Было также совершенно очевидно, что какие-то обстоятельства, связанные с Маэлом, причиняли Маарет боль. Быть может, он ее любовник? Нет, едва ли.

А еще Маарет и Маэл часто разговаривали друг с другом так, словно могли читать мысли. Вдруг ни с того ни с сего Маэл мог сказать: «Но я же просил тебя не беспокоиться», – хотя Маарет не произнесла вслух ни слова. Иногда они точно так же обращались и к Джесс.
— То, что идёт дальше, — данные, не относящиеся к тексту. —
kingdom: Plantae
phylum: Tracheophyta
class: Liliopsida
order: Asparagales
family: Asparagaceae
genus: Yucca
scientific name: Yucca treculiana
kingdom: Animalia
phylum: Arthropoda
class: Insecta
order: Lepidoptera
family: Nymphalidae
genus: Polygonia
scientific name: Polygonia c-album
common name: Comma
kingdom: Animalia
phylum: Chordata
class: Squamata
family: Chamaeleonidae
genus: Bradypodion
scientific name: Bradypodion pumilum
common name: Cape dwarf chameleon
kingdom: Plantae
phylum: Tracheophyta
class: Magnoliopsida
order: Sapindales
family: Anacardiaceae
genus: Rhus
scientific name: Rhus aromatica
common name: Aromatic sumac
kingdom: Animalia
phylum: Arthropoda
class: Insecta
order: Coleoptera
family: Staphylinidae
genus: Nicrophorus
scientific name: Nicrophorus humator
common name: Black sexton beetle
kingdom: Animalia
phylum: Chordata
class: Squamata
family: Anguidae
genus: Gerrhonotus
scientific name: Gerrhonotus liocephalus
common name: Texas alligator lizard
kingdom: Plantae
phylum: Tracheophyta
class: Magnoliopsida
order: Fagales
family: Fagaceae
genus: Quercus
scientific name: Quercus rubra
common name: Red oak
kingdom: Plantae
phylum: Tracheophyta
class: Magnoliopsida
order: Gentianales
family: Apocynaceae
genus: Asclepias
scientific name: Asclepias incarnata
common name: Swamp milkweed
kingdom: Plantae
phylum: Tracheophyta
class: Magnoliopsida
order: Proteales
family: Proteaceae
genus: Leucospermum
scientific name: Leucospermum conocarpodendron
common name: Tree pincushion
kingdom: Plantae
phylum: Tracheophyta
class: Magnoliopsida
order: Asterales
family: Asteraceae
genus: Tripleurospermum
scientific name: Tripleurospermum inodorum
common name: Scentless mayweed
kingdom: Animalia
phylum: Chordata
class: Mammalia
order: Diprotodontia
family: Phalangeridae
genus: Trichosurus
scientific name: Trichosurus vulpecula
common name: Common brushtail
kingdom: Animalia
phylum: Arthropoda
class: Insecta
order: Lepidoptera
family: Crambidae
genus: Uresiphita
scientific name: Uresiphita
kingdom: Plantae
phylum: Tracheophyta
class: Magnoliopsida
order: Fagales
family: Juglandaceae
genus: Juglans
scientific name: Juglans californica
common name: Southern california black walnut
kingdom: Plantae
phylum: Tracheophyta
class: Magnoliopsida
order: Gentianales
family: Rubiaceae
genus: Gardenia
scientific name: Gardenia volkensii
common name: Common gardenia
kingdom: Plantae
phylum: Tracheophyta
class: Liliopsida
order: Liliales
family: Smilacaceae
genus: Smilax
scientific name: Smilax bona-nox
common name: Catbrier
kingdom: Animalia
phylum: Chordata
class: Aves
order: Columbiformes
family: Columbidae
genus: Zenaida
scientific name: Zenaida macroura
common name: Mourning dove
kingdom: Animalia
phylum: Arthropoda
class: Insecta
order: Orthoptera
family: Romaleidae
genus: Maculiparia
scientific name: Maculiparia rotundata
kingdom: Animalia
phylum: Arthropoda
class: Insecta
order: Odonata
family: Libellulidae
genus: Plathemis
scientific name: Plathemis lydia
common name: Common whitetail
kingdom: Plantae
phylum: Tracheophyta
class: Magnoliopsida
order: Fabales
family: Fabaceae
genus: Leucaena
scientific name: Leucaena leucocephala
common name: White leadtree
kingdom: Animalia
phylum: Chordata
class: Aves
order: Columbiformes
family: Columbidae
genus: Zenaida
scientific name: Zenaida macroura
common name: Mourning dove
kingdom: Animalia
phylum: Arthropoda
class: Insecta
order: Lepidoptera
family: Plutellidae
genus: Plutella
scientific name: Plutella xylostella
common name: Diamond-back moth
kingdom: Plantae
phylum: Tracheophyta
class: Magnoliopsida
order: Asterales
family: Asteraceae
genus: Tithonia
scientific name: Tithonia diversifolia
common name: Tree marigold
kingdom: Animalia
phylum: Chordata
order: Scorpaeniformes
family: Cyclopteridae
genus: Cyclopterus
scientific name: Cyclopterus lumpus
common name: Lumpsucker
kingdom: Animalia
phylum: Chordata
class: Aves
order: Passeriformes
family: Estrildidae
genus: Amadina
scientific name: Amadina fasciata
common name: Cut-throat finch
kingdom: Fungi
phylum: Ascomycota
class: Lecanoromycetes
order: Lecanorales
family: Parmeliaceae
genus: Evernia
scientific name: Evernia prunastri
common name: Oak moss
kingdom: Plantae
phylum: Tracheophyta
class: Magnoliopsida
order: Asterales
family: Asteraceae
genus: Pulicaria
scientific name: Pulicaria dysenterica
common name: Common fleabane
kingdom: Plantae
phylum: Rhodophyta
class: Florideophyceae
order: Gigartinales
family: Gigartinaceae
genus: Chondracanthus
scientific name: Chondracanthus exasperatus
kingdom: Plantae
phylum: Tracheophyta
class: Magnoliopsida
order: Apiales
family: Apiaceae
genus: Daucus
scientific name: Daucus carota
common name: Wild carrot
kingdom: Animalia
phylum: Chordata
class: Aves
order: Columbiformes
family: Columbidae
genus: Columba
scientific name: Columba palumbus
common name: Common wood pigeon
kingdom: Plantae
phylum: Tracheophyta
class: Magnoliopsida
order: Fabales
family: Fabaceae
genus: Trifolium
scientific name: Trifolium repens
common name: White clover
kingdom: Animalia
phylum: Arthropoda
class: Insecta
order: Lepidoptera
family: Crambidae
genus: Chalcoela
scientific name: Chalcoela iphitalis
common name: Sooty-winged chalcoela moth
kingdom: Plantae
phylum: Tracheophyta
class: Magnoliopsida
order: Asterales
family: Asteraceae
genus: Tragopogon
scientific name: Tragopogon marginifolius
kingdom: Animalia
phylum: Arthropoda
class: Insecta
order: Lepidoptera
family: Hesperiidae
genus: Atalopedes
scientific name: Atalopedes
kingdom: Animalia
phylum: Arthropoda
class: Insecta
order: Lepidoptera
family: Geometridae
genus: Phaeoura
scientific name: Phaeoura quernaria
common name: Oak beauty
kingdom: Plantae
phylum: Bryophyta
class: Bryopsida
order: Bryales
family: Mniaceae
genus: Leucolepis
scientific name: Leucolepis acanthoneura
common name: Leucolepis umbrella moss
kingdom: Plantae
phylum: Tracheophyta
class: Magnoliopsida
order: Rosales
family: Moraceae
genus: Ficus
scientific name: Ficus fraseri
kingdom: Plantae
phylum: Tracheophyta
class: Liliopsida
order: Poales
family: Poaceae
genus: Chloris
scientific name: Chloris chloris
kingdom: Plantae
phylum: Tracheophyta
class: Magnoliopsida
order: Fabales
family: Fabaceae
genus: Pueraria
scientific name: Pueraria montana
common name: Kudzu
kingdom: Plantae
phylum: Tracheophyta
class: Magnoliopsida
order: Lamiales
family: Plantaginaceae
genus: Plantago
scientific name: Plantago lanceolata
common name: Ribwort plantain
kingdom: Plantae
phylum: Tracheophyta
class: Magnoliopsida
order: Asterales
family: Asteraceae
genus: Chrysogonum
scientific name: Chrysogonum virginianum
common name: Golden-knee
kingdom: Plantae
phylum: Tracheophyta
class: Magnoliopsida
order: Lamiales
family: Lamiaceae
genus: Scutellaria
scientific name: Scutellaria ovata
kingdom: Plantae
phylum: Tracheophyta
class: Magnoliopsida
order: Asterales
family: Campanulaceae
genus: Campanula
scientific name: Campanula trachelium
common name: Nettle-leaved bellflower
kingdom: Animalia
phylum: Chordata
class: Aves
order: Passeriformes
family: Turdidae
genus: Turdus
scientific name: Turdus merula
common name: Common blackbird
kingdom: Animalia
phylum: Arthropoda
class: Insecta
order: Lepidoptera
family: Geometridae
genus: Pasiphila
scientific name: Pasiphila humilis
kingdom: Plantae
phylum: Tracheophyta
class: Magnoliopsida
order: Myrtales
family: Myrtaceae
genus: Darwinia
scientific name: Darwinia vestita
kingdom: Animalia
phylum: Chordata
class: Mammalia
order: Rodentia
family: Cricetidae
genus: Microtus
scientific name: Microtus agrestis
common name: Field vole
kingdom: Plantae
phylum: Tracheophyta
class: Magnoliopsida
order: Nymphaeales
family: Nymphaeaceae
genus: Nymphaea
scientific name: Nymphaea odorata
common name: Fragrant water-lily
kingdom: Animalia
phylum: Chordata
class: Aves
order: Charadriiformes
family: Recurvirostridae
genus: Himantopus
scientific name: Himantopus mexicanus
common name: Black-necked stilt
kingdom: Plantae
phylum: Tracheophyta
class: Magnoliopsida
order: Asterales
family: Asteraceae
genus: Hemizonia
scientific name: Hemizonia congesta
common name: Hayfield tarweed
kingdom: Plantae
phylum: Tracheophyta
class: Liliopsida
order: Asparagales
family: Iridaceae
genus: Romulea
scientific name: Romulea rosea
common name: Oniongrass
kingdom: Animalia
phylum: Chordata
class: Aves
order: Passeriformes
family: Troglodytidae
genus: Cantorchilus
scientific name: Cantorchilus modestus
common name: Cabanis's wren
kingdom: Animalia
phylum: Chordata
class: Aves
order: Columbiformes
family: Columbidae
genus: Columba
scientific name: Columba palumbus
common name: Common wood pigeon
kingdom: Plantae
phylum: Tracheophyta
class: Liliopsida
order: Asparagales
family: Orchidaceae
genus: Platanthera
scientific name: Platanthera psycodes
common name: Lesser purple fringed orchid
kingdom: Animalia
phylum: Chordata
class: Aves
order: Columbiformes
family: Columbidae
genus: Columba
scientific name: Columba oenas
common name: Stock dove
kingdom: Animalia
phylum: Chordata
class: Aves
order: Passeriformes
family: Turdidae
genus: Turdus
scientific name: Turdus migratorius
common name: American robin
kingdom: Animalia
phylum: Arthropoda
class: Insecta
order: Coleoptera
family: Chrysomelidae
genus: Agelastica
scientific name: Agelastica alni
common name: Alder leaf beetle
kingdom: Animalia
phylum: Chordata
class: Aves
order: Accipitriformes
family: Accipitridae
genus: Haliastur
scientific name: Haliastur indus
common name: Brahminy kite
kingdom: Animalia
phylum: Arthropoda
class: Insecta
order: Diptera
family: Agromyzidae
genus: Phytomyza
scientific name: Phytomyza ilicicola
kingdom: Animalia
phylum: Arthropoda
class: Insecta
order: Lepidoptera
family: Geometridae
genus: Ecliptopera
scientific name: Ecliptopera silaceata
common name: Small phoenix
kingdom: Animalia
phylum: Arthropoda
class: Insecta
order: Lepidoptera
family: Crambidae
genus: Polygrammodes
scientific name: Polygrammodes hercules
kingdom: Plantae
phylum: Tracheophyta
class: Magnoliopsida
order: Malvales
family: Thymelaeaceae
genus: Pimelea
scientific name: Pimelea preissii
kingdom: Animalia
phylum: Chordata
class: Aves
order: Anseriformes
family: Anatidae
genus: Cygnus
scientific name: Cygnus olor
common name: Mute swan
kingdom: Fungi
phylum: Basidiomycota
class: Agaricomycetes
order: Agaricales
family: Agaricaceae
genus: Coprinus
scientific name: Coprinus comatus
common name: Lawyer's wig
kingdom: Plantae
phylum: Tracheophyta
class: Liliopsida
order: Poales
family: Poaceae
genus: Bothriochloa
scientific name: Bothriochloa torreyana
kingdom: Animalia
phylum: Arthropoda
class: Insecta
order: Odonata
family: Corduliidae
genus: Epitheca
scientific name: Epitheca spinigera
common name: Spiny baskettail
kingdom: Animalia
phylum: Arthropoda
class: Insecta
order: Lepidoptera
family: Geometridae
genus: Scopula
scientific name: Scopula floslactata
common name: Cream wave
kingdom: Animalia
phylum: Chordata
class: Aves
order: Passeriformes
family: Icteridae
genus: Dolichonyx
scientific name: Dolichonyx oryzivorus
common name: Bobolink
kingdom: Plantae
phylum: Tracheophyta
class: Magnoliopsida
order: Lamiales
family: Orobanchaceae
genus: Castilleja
Она совершенно уверена, что однажды Маарет позвала ее и пригласила в большую столовую, при этом Джесс могла бы поклясться, что голос прозвучал только в ее голове.

Да, конечно, Джесс была экстрасенсом. Но неужели Маэл и Маарет тоже сильные экстрасенсы?

Следующей странностью можно считать обеды – появление на столе любимых блюд Джесс. Не было никакой необходимости объяснять слугам, что ей нравится, а что – нет.

Они и без того знали! Каждый вечер в меню были именно те блюда, которые она любила больше всего: улитки, печеные устрицы, мясо-гриль, говядина по-веллингтонски… А вино! Таких восхитительных марочных вин ей до тех пор никогда не доводилось пробовать. Но Маарет и Маэл практически ничего не ели – или ей только так казалось? Бывало и так, что они за ужином даже не снимали перчатки.

А как относиться к странным гостям, бывавшим в доме? Таким, как Сантино, черноволосый итальянец, который как-то ночью пришел пешком в сопровождении весьма юного спутника по имени Эрик. Сантино уставился на Джесс как на экзотическое животное, потом поцеловал ей руку и подарил роскошное кольцо с изумрудом – через несколько дней оно необъяснимым образом исчезло. Два часа Сантино о чем-то спорил с Маарет на все том же неизвестном языке и в конце концов ушел вне себя от ярости вместе с взволнованным Эриком.

Происходили в доме и весьма странные ночные приемы. Разве не просыпалась Джесс дважды часа в три или четыре утра, когда в доме было полно гостей? Во всех комнатах смеялись и разговаривали люди. И всех их отличало нечто общее: очень белая кожа и удивительные глаза, совсем такие же, как у Маэла и Маарет. Но Джесс была такой сонной, что даже не помнила, как возвращалась в кровать. Осталось только воспоминание о том, что в какой-то момент она оказалась в окружении очень красивых молодых людей и они подали ей бокал вина… А в следующий момент наступило утро. Она лежала в своей кровати. В окно светило солнце. Дом был пуст.